搜魂是一件麻烦且凶险的事情。不只是受术者会有悲惨的下场,施术者要承受记忆,也很有风险。
他人一生的经历、记忆、感受压入神海,喜怒哀惧宛若海潮般,统统扑面而来。一个不慎,承忆者会忘掉自己的来处,甚至被对方执念、情怀牵着行走。

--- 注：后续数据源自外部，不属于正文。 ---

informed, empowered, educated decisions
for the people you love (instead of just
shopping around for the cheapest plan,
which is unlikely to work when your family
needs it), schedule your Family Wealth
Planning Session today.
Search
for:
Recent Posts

尤其是红袍客这等元婴魔修,记忆、情绪、执念深重,常人很难承受。
众修士接连入阵。
搜魂开始!
先是一支魂针纤细如牛毛,尾端拖着青白焰光,刺入红袍客眉心。
红袍客魂身震颤,剧痛袭来,让他牙关紧咬,魂瞳里的血光不断闪动。
红袍客的生平记忆在铜镜的引领下,从魂针刺开的缺口,涌入法阵之中。
海量的记忆、情绪如潮水般,波涛汹涌,冲入众修士的神海之中。
只是过了片刻,便有一位白云乡的女修脸色骤白。
她仿佛置身在坊市的青石板街道中。
少年的衣裳洗得发白,衣角破损,仍被他系得十分整齐。他生得极俊,眉骨锋利,眼尾微扬,走在坊市里面,总有人回头打量。
鞭声炸起。
啪!
鞭梢落在背上,血肉翻卷,青石地面被血珠溅湿。
少年被抽倒在地,反抗都被镇压。
一位小宗门的弟子弯腰,手指上的灵玉戒晃得刺眼。
他抽打得很爽快,拍了拍少年脸颊,笑得恣意:「区区散修,之前在摊位上也敢多嘴,真是贱!你若不服,来日修成金丹,再来找我。」
「哈哈哈。」他扬长而去。
围观者端着茶碗,有人笑,有人摇头,有人转身离去。
少年伏在青石上,无力起身,指甲抠进石缝里。